To make the data more understandable, heat map plotting was used (Figure 6). For these plots, the log10 of FC was used. A total of 119 unigenes were discovered and plotted in two heat maps (Figures 6A,B and Supplementary Table 8). “juvenile hormone epoxide hydrolase-like,” “cytochrome b5-like,” “cytochrome P450 CYP6B50,” “juvenile hormone esterase-like,” “alpha-(1,3)-fucosyltransferase C-like,” “peritrophin-like protein,” “esterase E4-like,” “fatty acid-binding protein 1-like,” and “epoxide hydrolase 4-like isoform X1” are some DEGs that up-regulated in both group (T4 and T40) but they show significantly high level mRNA expression level in high temperature (Figure 6A and Supplementary Table 8). We found some DEGs showed upregulation in high temperatures condition but downregulated in low temperature. Some of them are including: “nose resistant to fluoxetine protein 6-like,” “venom serine protease-like isoform X1,” “vanin-like protein 2,” “SID1 transmembrane family member 2-like,” “pancreatic triacylglycerol lipase-like,” “3-ketodihydrosphingosine reductase,” “39S ribosomal protein L16, mitochondrial,” “2-acylglycerol O-acyltransferase 1-like,” “eukaryotic translation initiation factor 4E-like,” “putative inorganic phosphate cotransporter,” and “pancreatic lipase-related protein 2-like.” In contrast with previous group some DEGs upregulated in low temperature and downregulated in T40 treatment group including: “elongation of very long chain fatty acids protein 7-like,” “cytochrome P450 CYP4G75,” “glycerol-3-phosphate dehydrogenase,” “homeobox protein unc-4 isoform X1,” “larval cuticle protein 1-like,” “glycerol kinase,” “elongation of very long chain fatty acids protein,” “putative UDP-glucuronosyltransferase ugt-58,” “attacin-like,” “odorant binding protein 25,” and “UDP-glucuronosyltransferase 2B15-like” (Figure 6B and Supplementary Table 8).

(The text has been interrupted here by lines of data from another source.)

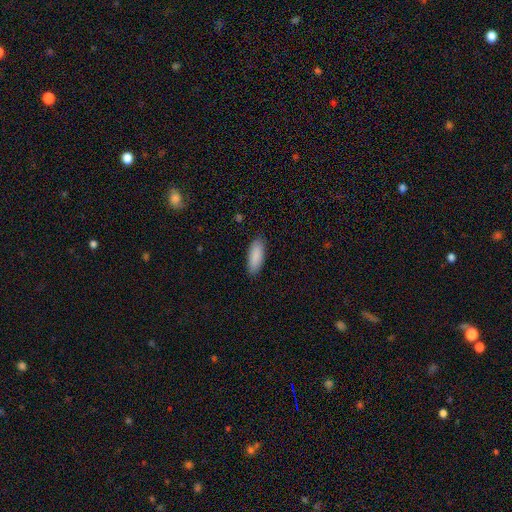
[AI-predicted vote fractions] Overall: smooth (89%). How rounded: in between (72%). Merging: none (87%).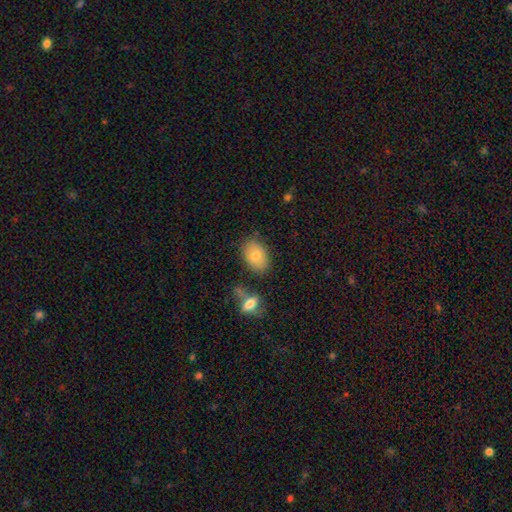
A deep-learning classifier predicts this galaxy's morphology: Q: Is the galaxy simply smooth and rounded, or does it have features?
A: smooth — 80%.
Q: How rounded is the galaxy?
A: in between — 87%.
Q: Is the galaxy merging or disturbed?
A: none — 75%.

Figure 6. Distribution of same differentially expressed genes (DEGs) between treatment groups. (A,B) Heatmap shows expression patterns for same DEGs (P-value < 0.01, log2FC ≥ 5, ≤–5) involved in low (4°C) and high (40°C) temperature treatment groups in comparison with T25 as group of control.

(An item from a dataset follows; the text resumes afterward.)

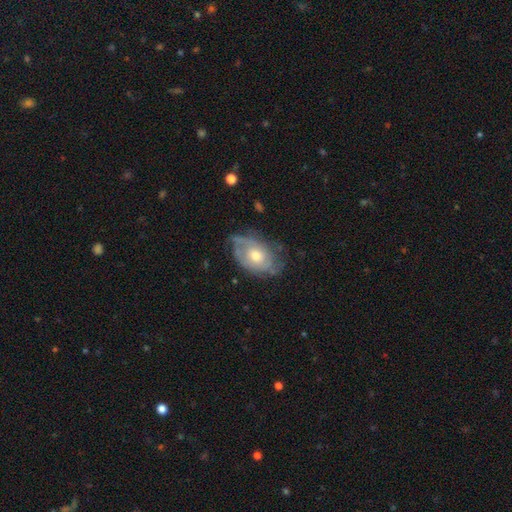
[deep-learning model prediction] Morphology: type=featured or disk (69%); edge-on=no (94%); bar=no (80%); spiral arms=yes (77%); winding=tight (52%); arm count=can't tell (44%); bulge=moderate (69%); merging=none (58%).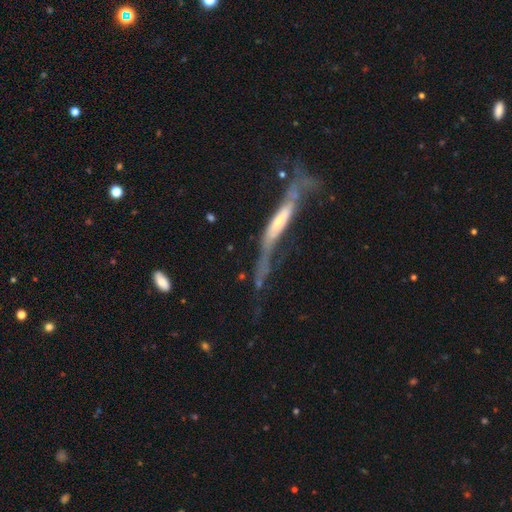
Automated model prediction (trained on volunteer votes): Morphology: type=featured or disk (73%); edge-on=yes (73%); edge-on bulge=rounded (45%); merging=major disturbance (36%).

Validation of Gene Expression Profiles by Quantitative Reverse Transcription PCR
To confirm the accuracy and reproducibility of the Illumina RNA-Seq, RT-qPCR and gel electrophoresis of 10 common DEGs from T40 in comparison to T4 group described in the RNA sequence data were performed (Figure 7 and Supplementary Table 1). Five upregulated DEGs were included “venom serine protease 34-like isoform X1” (VSP; c214749_g1_i1), “3-ketodihydrosphingosine reductase” (KDR; c170666_g1_i1), “SID1 transmembrane family member 2-like” (SID; c180292_g9_i4), “phospholipase A1-like” (PHA; c170786_g1_i1), and “juvenile hormone epoxide hydrolase-like” (JHE; c179215_g2_i2). Five other DEGs showing down-regulation in T40 in relation to T4 have been validated by RT-qPCR including; “venom allergen 5.01-like” (VAL; c166591_g1_i1), “proclotting enzyme-like” (PCE; c182964_g5_i1), “heat shock protein 68-like” (HSP; c180345_g2_i1), “fatty acyl-CoA reductase wat-like” (FAR; c179097_g1_i1), and “filamin-A” (FIL; c185519_g3_i1). It can be seen that changes in expression for the RT-qPCR are in the same direction. The Illumina sequencing results were compatible with RT-qPCR data, which check that the transcriptome analysis was reliable and accurate. Through this analysis the findings from RNA-Seq will ensure that DEGs will be identified under stressful conditions and that further investigations of these or other DEGs from the transcriptome data are feasible and sustainable.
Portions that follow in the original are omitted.